## SELECTED TEXT
• • • • •

Reputation: 1500
I've been reading a bunch of posts and stuff on bad outputs from Tesseract .Net wrapper with various image "types", but I couldn't figure out a solution to my bad output.
Here's the picture I'm trying to parse:
As you can see there are different fonts, sizes, foregrounds and backgrounds. I tried to grayscale it and upscale it by different amounts but nothing comes close to correctly parsing the whole image.
TesseractEngine ocr = new TesseractEngine(Path.Combine(Environment.CurrentDirectory, "tessdata"), "fra", EngineMode.Default);
ocr.SetVariable("tessedit_char_whitelist", "ABCDEFGHIJKLMNOPQRSTUVWXYZÉÈ0123456789:'");
Page pg = ocr.Process(image.ToGrayscale().ScaleByPercent(200));
MessageBox.Show(pg.GetText());
With this code (let me know if the details of ToGrayScale()
and ScaleByPercent(...)
would help), here's the output I get:
8300 QÉMQ I09'0'9I
PIOII' :
Which seemingly corresponds to Bacc. génie logiciel
& Profil :
.
That being said, I know very little on image transformation so examples or hints would greatly help, but I'm totally willing to dig into linked stuff/documentation if necessary. How should I proceed to process such an image ?

• • • • •

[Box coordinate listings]

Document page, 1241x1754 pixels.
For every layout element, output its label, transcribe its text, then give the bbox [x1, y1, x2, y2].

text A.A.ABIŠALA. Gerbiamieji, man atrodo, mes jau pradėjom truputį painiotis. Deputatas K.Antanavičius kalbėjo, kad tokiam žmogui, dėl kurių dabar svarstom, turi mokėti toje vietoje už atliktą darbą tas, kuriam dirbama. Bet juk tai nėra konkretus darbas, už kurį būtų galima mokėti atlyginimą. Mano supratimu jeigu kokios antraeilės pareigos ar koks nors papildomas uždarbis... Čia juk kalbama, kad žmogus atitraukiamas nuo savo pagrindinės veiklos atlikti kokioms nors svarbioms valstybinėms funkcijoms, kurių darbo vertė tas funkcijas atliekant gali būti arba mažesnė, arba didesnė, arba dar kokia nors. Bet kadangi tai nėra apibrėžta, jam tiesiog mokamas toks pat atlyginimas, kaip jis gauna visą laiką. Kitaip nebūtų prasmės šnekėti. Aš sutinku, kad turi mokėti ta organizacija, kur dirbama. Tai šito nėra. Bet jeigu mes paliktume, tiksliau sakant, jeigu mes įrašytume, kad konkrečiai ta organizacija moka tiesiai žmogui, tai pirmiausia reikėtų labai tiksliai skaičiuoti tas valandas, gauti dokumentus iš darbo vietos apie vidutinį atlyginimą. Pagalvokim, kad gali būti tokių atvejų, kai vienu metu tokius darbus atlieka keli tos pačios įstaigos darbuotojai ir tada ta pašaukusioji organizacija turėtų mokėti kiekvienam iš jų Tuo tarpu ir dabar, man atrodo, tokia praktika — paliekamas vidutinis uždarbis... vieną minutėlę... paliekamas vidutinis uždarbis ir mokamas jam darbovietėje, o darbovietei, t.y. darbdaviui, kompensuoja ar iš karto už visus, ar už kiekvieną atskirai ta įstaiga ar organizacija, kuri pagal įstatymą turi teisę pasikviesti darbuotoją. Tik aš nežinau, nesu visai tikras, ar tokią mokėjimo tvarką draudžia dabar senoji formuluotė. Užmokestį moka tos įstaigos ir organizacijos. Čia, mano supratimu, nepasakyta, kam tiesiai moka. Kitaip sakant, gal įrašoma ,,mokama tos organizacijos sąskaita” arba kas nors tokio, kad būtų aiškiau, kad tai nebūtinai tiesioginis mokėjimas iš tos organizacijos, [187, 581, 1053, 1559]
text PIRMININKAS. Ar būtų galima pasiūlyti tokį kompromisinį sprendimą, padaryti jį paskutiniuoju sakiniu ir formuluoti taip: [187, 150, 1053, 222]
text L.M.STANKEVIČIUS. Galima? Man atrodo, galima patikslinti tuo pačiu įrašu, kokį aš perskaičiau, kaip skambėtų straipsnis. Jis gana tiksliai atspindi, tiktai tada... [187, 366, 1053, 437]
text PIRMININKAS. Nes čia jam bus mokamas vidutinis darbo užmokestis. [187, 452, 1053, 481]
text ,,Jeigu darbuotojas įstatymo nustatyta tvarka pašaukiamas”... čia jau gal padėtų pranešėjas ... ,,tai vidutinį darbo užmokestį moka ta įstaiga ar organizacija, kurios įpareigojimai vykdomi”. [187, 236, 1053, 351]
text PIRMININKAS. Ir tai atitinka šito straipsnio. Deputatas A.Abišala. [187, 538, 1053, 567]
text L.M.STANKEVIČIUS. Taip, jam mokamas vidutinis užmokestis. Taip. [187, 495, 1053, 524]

• • • • •

## GIVEN REQUEST A
List the ways the poster of the Tesseract post says the text in the picture varies.
## GIVEN REQUEST B
Pick up the Tesseract forum post after its final sentence and continue writing it.

## TASK RESPONSE A
Fonts, sizes, foregrounds, and backgrounds.

## TASK RESPONSE B
EDIT: With some manips (suggested by @Yves Daoust) I've managed to reach this point:
However the output (on the right) isn't quite perfect yet. I've been struggling still to provide configs to the Tesseract so that it would only accept words from a certain list. Here's my attempt:
var initVars = new Dictionary<string, object>() {
{ "load_system_dawg", false },
{ "user_words_suffix", "fra.user-words" },
{ "language_model_penalty_non_freq_dict_word", 1 },
{ "language_model_penalty_non_dict_word", 1 }
};
TesseractEngine ocr = new TesseractEngine(Path.Combine(Environment.CurrentDirectory, "tessdata"), "fra", EngineMode.Default,
Enumerable.Empty<string>(), initVars, false);
I've been looking for examples on how to provide such configs but I've only found short, undetailed textual explanations.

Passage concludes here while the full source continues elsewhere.